- Born: James R. Irwin February 7, 1934 Linn Creek, Missouri, U.S.
- Died: January 22, 2012 (aged 77) Orange County, California
- Education: University of Missouri
- Occupation: Sportscaster
- Years active: 1969–1998

= Jim Irwin (sportscaster) =

American football announcer

James R. Irwin (February 7, 1934 – January 22, 2012) was an American sportscaster at WTMJ Radio in Milwaukee, Wisconsin. He is best known for being the radio voice of the Green Bay Packers for 30 years.

==Career==
Irwin worked with former Packer Lionel Aldridge, and was paired for 20 seasons with Super Bowl I hero Max McGee. Irwin also called Milwaukee Brewers baseball, Milwaukee Bucks basketball, and Wisconsin Badgers football and basketball games. He joined the Packers radio broadcasts as a color commentator in 1969 and assumed play by play duties in 1975, a position he held until his retirement after the 1998 season, along with morning sportscasting and commentary duties on WTMJ's morning program. He was inducted into the Packers Hall of Fame in 2003. Irwin continued to contribute occasionally to WTMJ after he retired.

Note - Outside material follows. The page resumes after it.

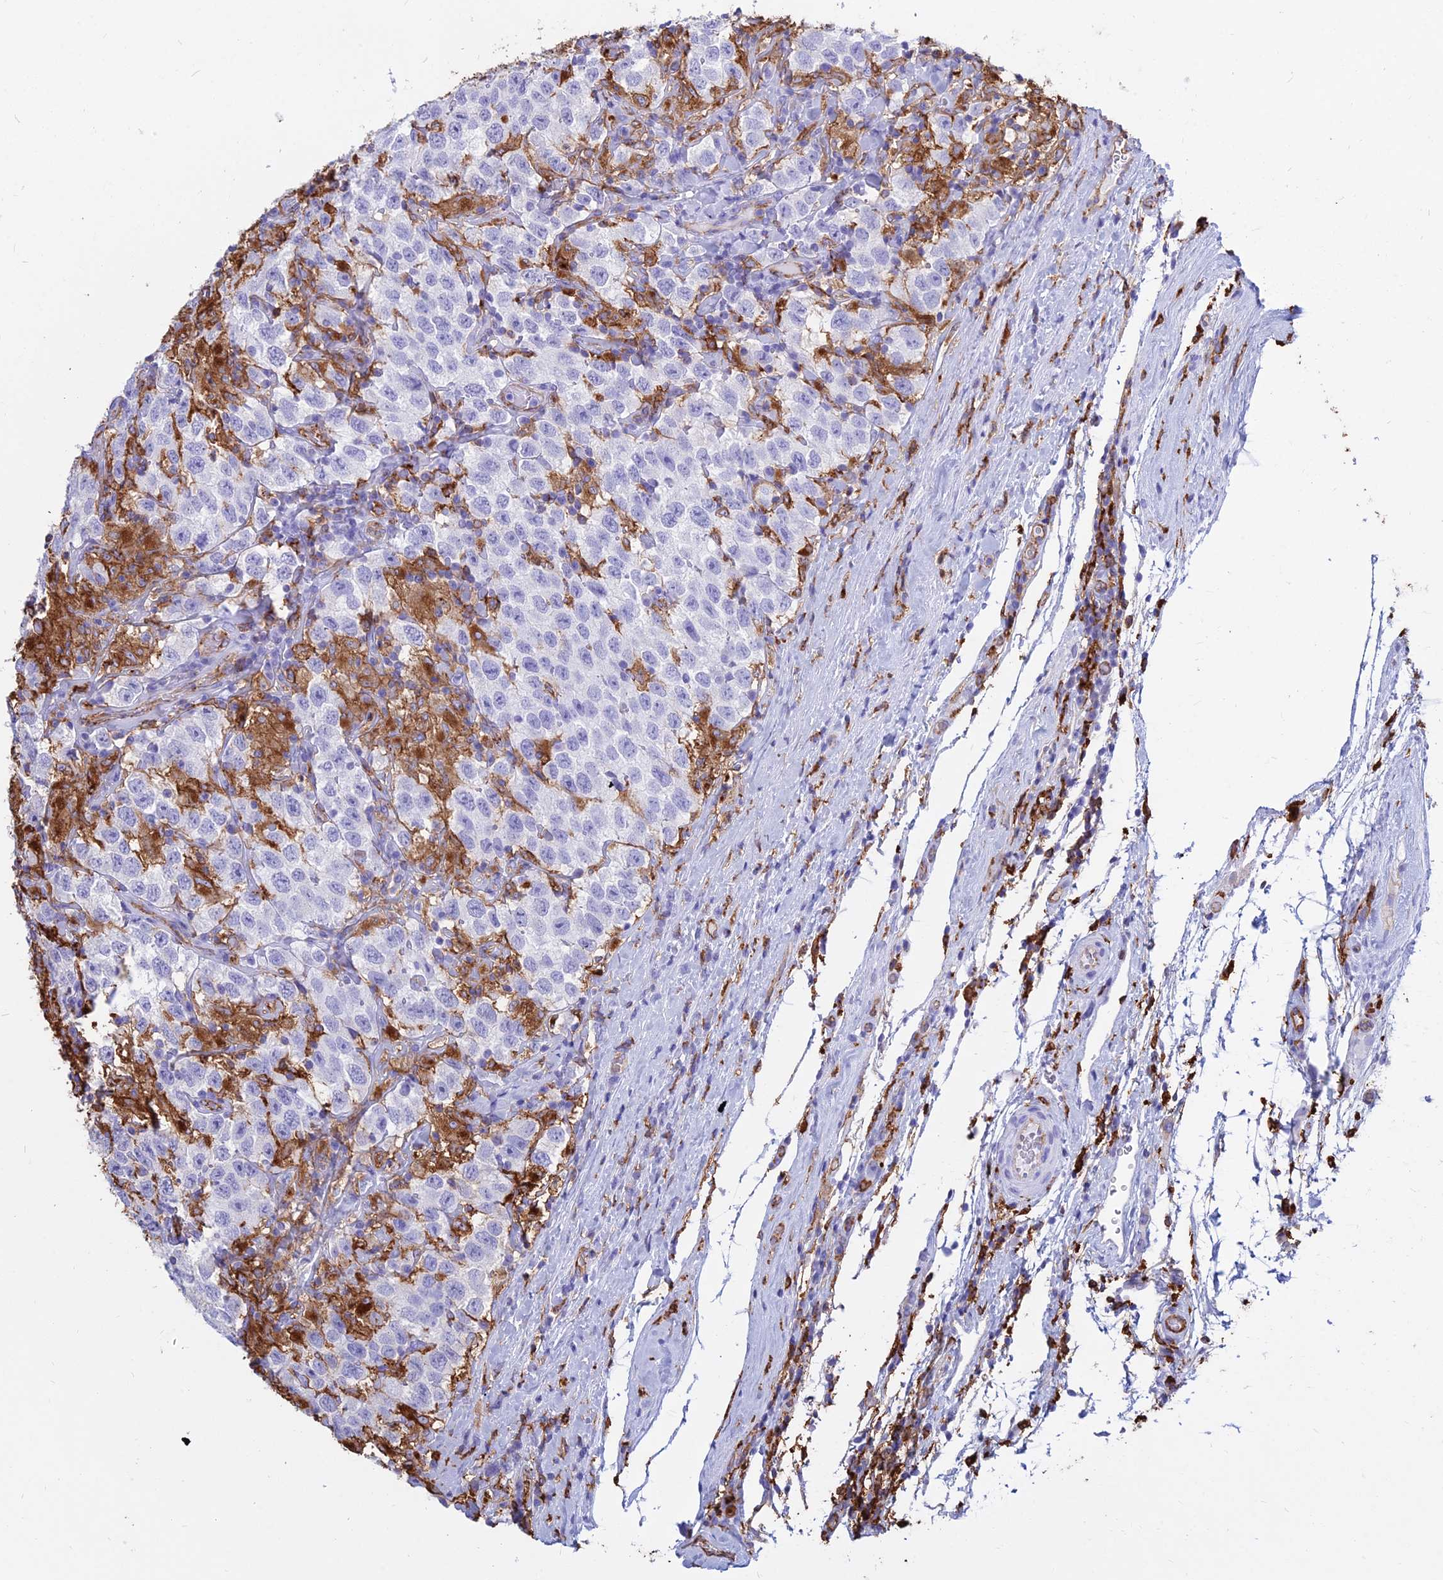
{"staining": {"intensity": "negative", "quantity": "none", "location": "none"}, "tissue": "testis cancer", "cell_type": "Tumor cells", "image_type": "cancer", "snomed": [{"axis": "morphology", "description": "Seminoma, NOS"}, {"axis": "topography", "description": "Testis"}], "caption": "DAB immunohistochemical staining of testis cancer displays no significant positivity in tumor cells.", "gene": "HLA-DRB1", "patient": {"sex": "male", "age": 41}}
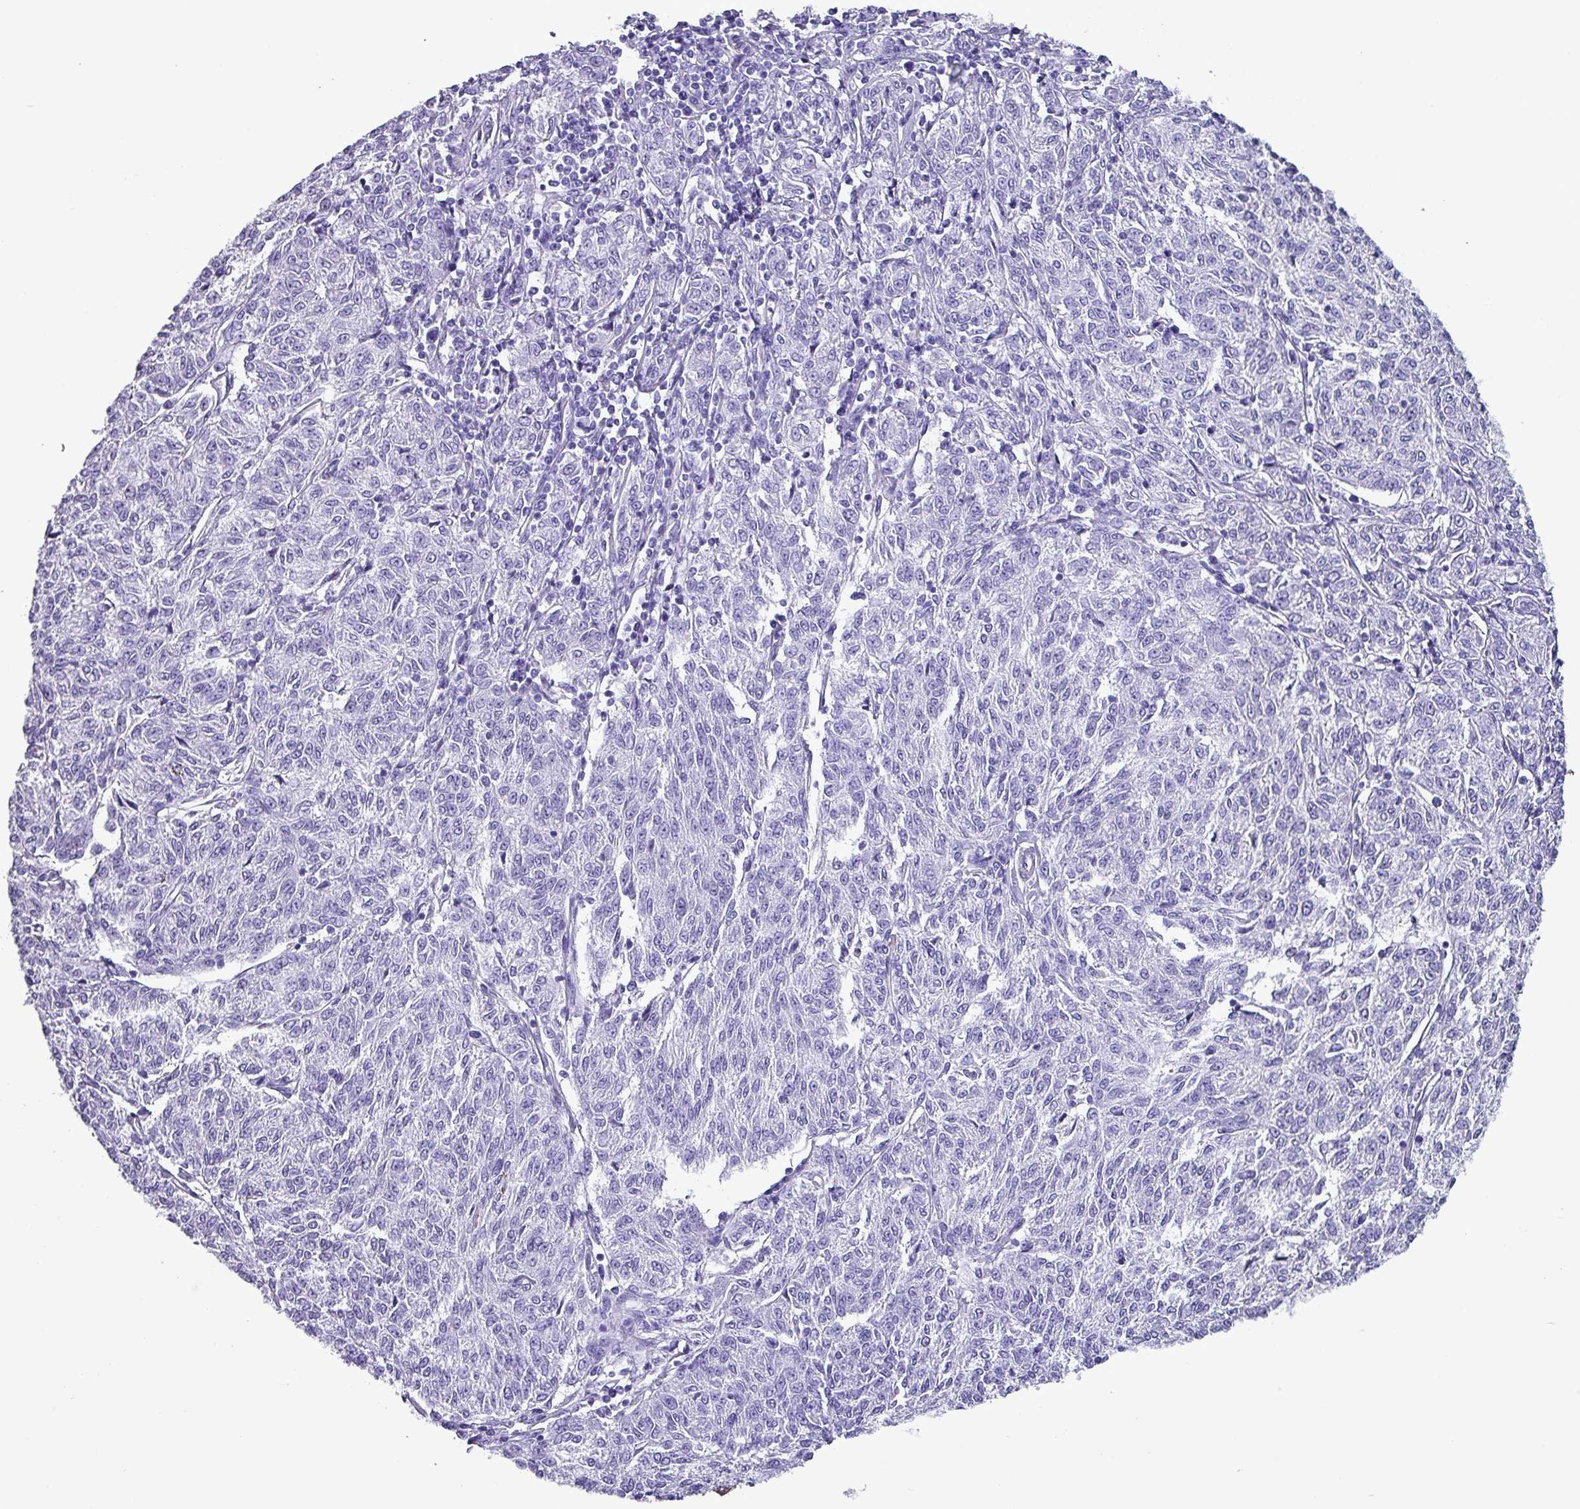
{"staining": {"intensity": "negative", "quantity": "none", "location": "none"}, "tissue": "melanoma", "cell_type": "Tumor cells", "image_type": "cancer", "snomed": [{"axis": "morphology", "description": "Malignant melanoma, NOS"}, {"axis": "topography", "description": "Skin"}], "caption": "Melanoma was stained to show a protein in brown. There is no significant staining in tumor cells.", "gene": "KRT6C", "patient": {"sex": "female", "age": 72}}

Prior to his longtime career as the voice of the Packers, Irwin began his broadcast career in 1964 as sports director at WLUK-TV in Green Bay.

==Early life and death==
He was born in Linn Creek, Missouri. Irwin served in the U.S. Army in Korea and then enrolled at the University of Missouri, where he majored in speech.

Irwin died of complications from kidney cancer on January 22, 2012, at the age of 77.